Facing continued pressure from anti-wind cranks, The National Health and Medical Research Council (NHMRC) – Australia’s peak public health research agency – is planning to offer funds for yet more study of the supposed health impacts of wind farms.
The announcement comes as another very limited, non-peer reviewed study supposedly found a link between perceived “sensations” and “offending sound pressure,” but, to date, no credible study has ever found evidence of the long list of bizarre health claims wind farm opponents make.
In fact, 20 separate reports have debunked such claims, while others note that almost 90 per cent of the general population experienced many “wind turbine syndrome” symptoms within a given week, and that symptoms mostly appear in areas where anti-wind groups – such as the now deregistered Waubra Foundation – stoke health concerns.
The latest, non peer-reviewed study by Steven Cooper, an acoustics technician long-associated with anti wind campaigns and websites, has been torn apart by scientists, who point out that Cooper is not a health expert, there was no control group, and the study focused on only six people three homes, all of whom were already in the anti-wind camp.

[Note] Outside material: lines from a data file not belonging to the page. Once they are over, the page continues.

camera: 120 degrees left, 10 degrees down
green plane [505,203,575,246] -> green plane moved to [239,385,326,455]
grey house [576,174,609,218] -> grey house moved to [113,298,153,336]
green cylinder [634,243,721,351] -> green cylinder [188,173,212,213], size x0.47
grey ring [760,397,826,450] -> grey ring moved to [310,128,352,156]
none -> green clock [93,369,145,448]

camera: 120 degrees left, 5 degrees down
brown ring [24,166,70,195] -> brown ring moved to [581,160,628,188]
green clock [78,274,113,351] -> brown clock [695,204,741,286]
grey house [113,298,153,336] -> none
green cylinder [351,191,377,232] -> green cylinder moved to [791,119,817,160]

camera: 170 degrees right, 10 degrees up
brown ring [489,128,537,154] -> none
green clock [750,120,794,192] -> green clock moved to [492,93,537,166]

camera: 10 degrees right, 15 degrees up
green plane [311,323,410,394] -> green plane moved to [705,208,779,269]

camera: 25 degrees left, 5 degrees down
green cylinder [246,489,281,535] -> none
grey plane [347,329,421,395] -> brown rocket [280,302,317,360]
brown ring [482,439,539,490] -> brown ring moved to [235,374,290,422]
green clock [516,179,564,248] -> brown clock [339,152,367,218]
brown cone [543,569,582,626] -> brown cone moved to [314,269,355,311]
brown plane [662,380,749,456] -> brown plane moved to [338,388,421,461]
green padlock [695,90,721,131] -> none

This contrasts with a 2014 Canadian study that looked at 1,238 homes and found no evidence of links between wind farms and health.

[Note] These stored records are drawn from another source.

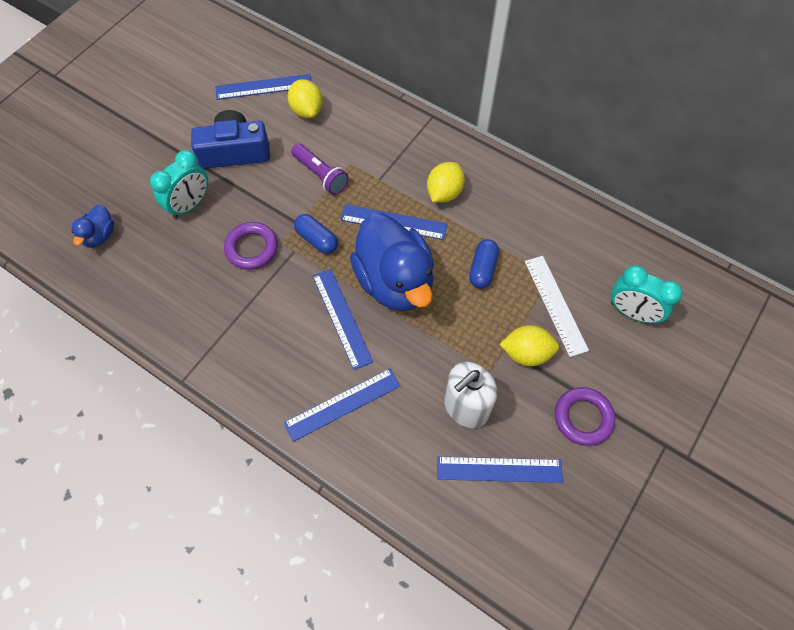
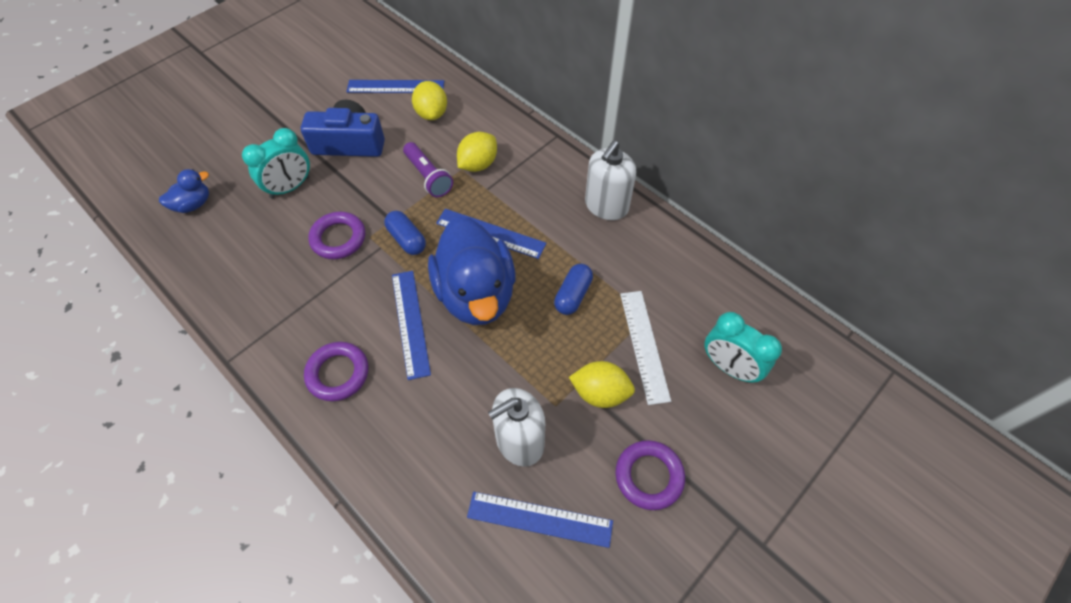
camera: 10 degrees right, 5 degrees down
blue duck [71,205,114,248] -> blue duck turned 150 degrees counterclockwise [159,169,209,213]
blue ruler [284,369,400,442] -> none
yellow lemon [427,162,465,203] -> yellow lemon moved to [457,132,497,172]
none -> purple ring [304,342,368,401]
none -> white soap dispenser [585,140,636,220]

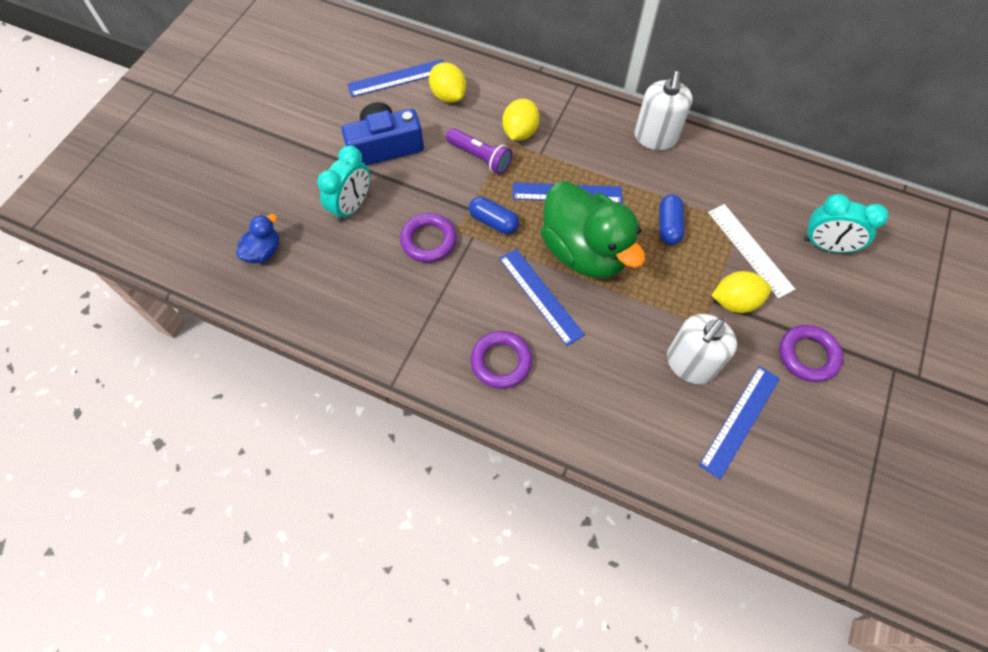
camera: 20 degrees left, 5 degrees up
blue duck [428,216,515,325] -> green duck [540,181,645,278]
blue ruler [467,492,613,548] -> blue ruler turned 45 degrees counterclockwise [699,366,780,479]

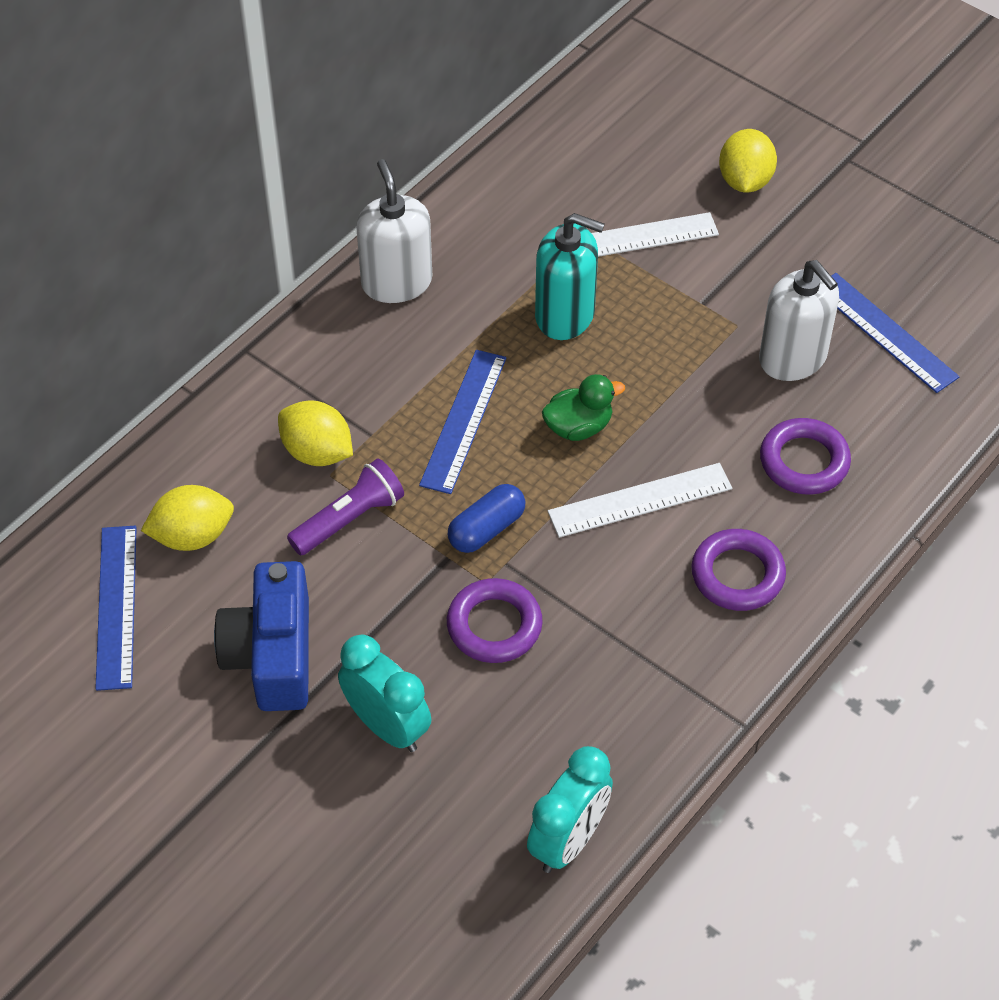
camera: 75 degrees left, 10 degrees down
blue duck [236,214,279,263] -> none
blue ruler [499,249,585,346] -> white ruler [548,463,732,538]
green duck [540,181,645,278] -> green duck [542,374,625,441], size x0.45
white soap dispenser [635,71,692,150] -> white soap dispenser turned 135 degrees counterclockwise [356,159,432,303]
blue capsule [659,194,685,245] -> turquoise soap dispenser [535,213,605,340]
yellow lemon [711,271,771,313] -> yellow lemon moved to [719,129,777,193]
purple ring [779,325,843,382] -> purple ring moved to [760,418,851,495]
turquoise clock [804,194,888,253] -> turquoise clock moved to [527,746,613,873]

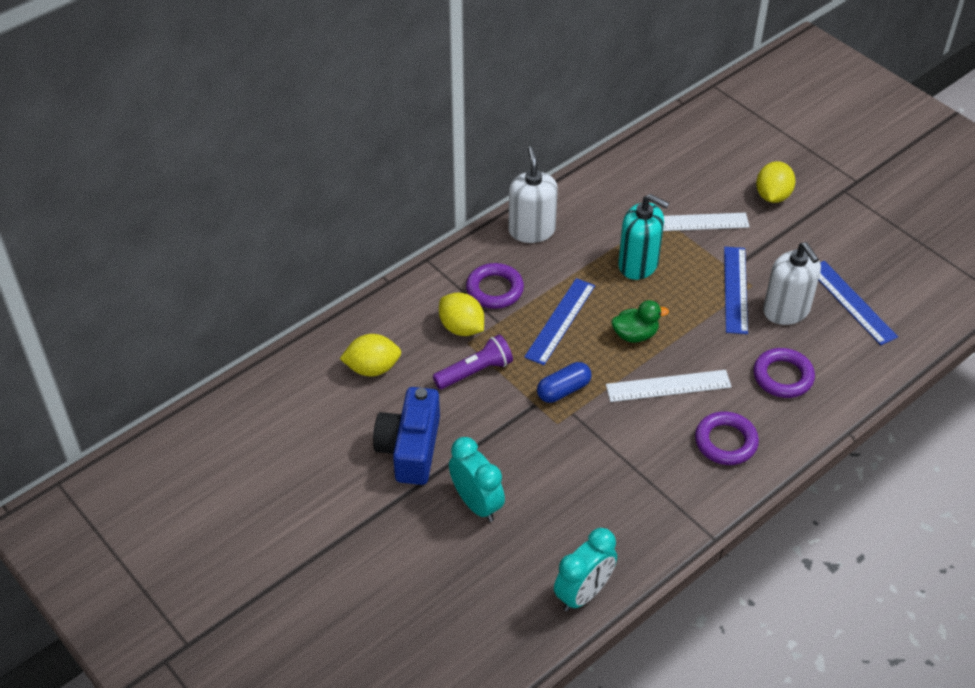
camera: 10 degrees right, 5 degrees down
blue ruler [95,526,137,691] -> blue ruler moved to [724,247,748,334]
purple ring [447,578,543,663] -> purple ring moved to [466,263,524,309]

“It is virtually impossible to validly extrapolate these findings to other residents of Cape Bridgewater, or to those living near other wind farms around Australia. It is impossible to meaningfully compare their experience with a control group of other residents. Even if all six of these participants experienced their symptoms legitimately, we can’t establish cause and effect. But most importantly, you can’t trust the data. These participants were all clearly unfavourably disposed towards the wind farm beforehand, and were motivated to perceive and report symptoms in line with the wind turbine syndrome theory.” Australia National University Scientists – Jacqui Hoepner and Will J Grant.
The decision to fund more research into spurious claims that wind turbines are connected to health problems does nothing but prolong a debate that should have been put to bed long ago. In ordering more study the NHMRC appears to be tilting its research priorities to address critics, when further studies only allow more space for greater fear and anxiety to be stoked by the same critics. The council does not pander to anti-vaccination cranks, it should not do so to anti-wind cranks who, like climate deniers, dismiss the already vast breadth of research because it does not conform to their opinions.
Of course, reality not conforming to opinion (or ideology) has not stopped the Abbott Government listening to climate deniers and anti-renewable activists such as Dick Warburton and Maurice Newman, and putting the screws to the renewable energy industry. The hostility towards renewables from both the Government and anonymous, unaccountable anti-wind groups has created so much uncertainty around the industry that the market for large-scale projects has been pronounced all but dead by international experts.
Australia will certainly need to keep being the lucky country if it continues to fight the future.